Body or hand keypoint data:
== Segment start ==
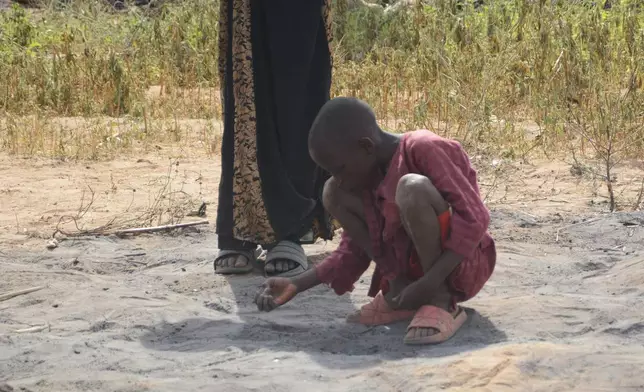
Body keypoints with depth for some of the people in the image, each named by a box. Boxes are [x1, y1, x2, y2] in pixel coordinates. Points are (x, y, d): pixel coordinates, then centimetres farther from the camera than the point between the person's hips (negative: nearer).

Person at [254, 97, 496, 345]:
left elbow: (475, 219, -23)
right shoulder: (365, 175, 3)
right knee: (333, 194, -4)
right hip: (414, 265, 7)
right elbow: (354, 250, 8)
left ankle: (442, 303, -23)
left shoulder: (423, 150, -19)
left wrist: (428, 284, -29)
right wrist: (297, 285, -4)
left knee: (413, 187, -33)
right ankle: (398, 291, -5)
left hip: (464, 266, -7)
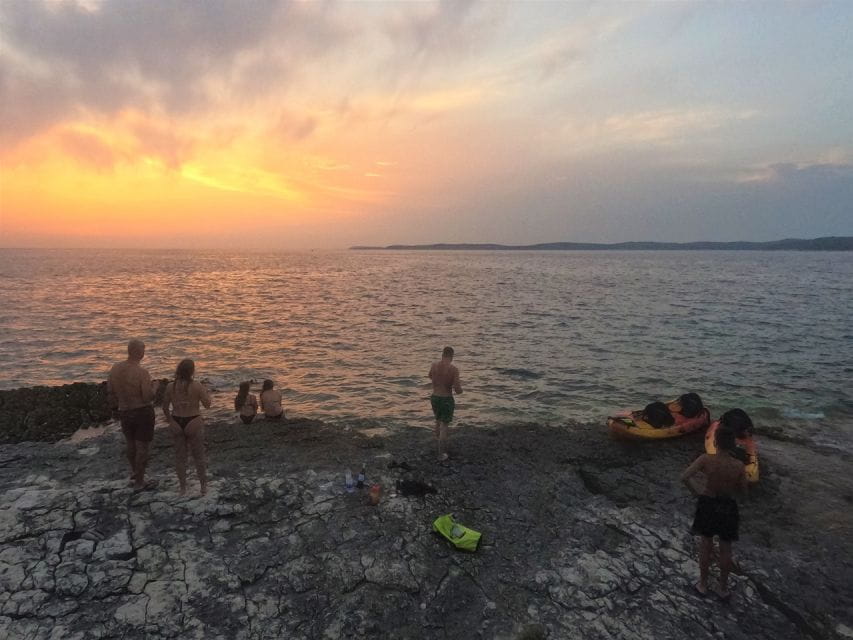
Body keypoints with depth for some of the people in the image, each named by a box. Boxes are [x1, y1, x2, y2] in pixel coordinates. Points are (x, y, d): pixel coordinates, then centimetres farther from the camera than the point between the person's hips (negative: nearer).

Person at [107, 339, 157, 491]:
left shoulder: (115, 368, -5)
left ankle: (134, 473, 40)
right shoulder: (142, 373, -22)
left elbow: (110, 393, 3)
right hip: (143, 413, -5)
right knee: (142, 447, 8)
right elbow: (148, 397, -19)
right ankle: (139, 482, 18)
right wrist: (155, 387, 1)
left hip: (125, 414, 5)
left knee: (131, 442, 27)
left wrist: (115, 409, 18)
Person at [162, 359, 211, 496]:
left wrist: (170, 421, 17)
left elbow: (165, 407, 1)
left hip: (177, 424, 2)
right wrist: (206, 393, 10)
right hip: (194, 424, -2)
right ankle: (203, 486, 22)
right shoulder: (197, 386, -16)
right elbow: (207, 405, -7)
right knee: (199, 456, 13)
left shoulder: (170, 386, -7)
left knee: (180, 457, 16)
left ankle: (183, 488, 24)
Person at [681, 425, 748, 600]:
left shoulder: (706, 459, -23)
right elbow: (743, 488, -3)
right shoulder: (739, 465, -19)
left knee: (705, 546, 19)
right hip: (728, 507, 0)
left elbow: (684, 477, -25)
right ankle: (723, 589, 35)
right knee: (725, 549, 20)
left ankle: (703, 585, 33)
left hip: (707, 505, 0)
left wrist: (695, 493, -7)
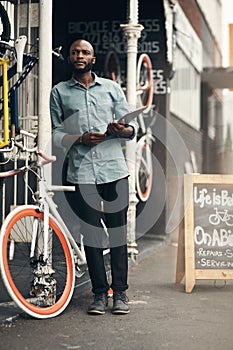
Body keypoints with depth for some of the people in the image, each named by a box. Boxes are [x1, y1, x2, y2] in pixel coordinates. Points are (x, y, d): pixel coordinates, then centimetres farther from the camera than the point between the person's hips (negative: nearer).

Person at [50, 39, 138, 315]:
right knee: (91, 233, 2)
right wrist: (81, 139, -11)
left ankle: (120, 292, 11)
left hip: (115, 170, 1)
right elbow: (55, 133, 7)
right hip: (81, 172, 0)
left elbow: (131, 126, 10)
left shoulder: (111, 88, 14)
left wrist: (121, 130, -14)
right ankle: (100, 293, 12)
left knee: (118, 231, 2)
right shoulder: (59, 92, 13)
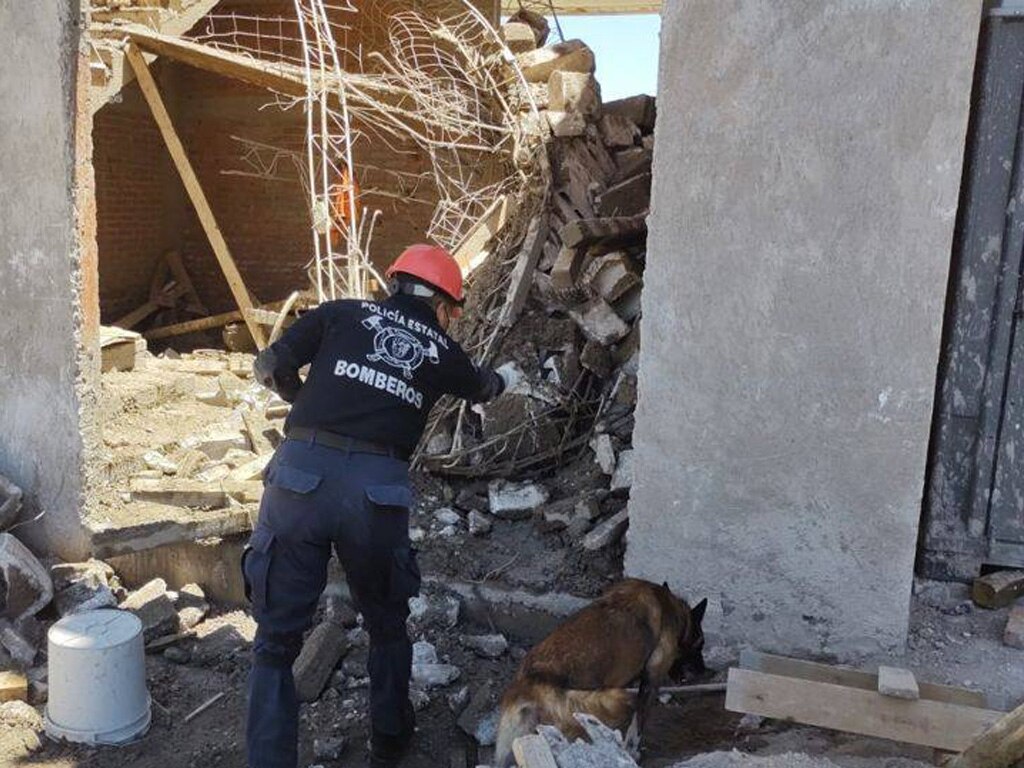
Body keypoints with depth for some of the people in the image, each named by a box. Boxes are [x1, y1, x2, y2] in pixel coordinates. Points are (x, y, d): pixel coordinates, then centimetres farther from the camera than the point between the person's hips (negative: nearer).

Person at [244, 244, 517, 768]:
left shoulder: (343, 313, 13)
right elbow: (481, 387, 38)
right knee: (387, 626, 25)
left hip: (300, 474, 0)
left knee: (277, 639, 12)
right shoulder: (440, 349, 17)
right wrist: (506, 378, 61)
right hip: (377, 491, 1)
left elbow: (270, 366, 8)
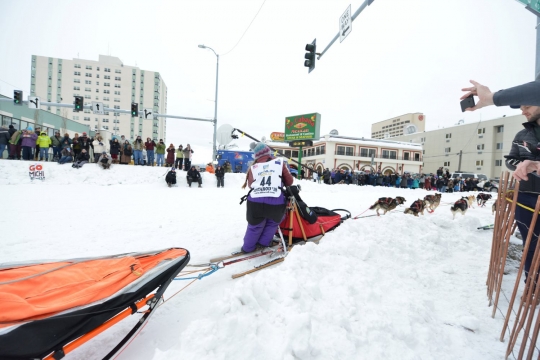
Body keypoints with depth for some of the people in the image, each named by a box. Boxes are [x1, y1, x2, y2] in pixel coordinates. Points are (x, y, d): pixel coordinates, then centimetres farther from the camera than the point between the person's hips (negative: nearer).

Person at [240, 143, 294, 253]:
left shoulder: (253, 167, 14)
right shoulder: (280, 162, 12)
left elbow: (250, 184, 14)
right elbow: (289, 182, 15)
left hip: (255, 202, 2)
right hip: (275, 202, -2)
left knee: (255, 225, 24)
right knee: (273, 222, 27)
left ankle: (248, 247, 36)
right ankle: (264, 243, 31)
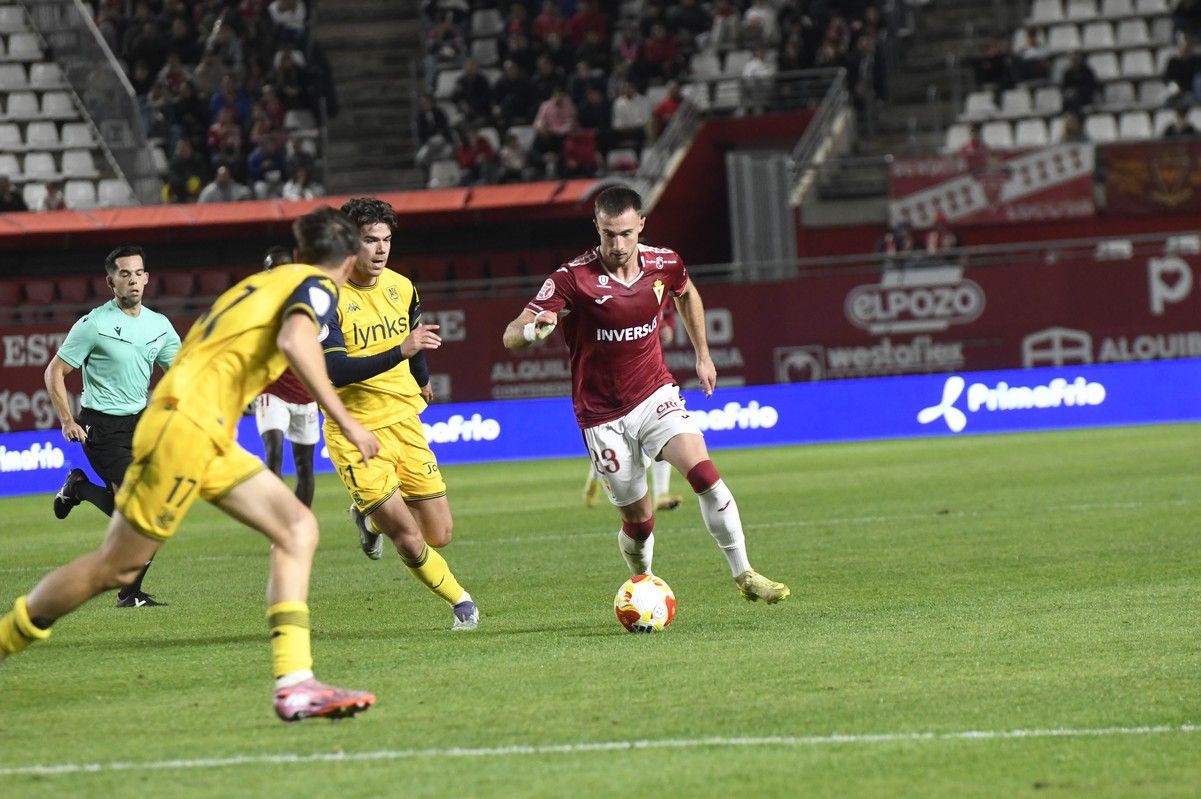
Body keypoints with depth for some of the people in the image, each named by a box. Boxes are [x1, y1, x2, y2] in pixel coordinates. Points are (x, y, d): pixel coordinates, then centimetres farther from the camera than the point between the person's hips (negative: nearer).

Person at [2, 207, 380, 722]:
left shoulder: (260, 283, 24)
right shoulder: (318, 287, -1)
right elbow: (295, 340, -22)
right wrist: (344, 421, -23)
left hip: (211, 439, 9)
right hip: (188, 425, -9)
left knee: (297, 529, 0)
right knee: (115, 568, -1)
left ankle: (293, 683, -10)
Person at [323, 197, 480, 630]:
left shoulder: (401, 287, 3)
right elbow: (335, 371, -27)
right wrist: (399, 353, -35)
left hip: (404, 421, 6)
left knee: (439, 535, 5)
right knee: (409, 541, -11)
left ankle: (369, 516, 35)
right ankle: (460, 600, 17)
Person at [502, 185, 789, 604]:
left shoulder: (664, 265, -6)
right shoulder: (573, 278, -18)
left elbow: (687, 294, 21)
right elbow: (511, 337, -23)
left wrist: (702, 355, 23)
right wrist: (535, 329, -46)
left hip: (655, 395, 2)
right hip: (603, 415, -2)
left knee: (704, 474, -21)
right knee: (638, 522, 2)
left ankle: (743, 575, -10)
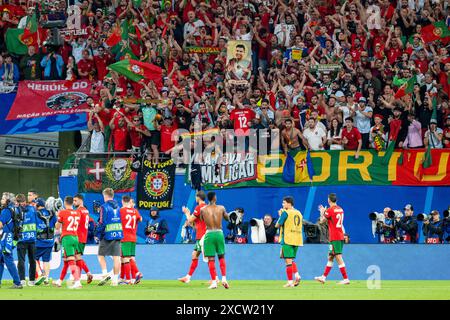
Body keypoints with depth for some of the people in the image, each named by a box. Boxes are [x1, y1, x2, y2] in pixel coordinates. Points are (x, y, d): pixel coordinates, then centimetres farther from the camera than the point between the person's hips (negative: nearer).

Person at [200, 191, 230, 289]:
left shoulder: (203, 209, 0)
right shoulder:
== Segment end ==
* PROBLEM TO WORK ON: Of the lines above, quote exactly those from the one with "right ankle: (398, 291, -5)" through the one with "right knee: (142, 447, 8)", ends included; pictures stay out.

* SOLUTION FOR THIS PROBLEM:
right ankle: (398, 291, -5)
left hip: (464, 266, -7)
Body keypoints with depth for some of the people in the image, each named by a box. Boxes are [x1, y1, x2, y2] in pixel coordinates. Points are (x, y, d): pixel coordinates, then centimetres farther from the camera than the point between the person's hips (negative: nearer).

Person at [107, 339, 157, 491]:
left shoulder: (115, 368, -5)
left ankle: (134, 473, 40)
right shoulder: (142, 373, -22)
left elbow: (110, 393, 3)
right hip: (143, 413, -5)
right knee: (142, 447, 8)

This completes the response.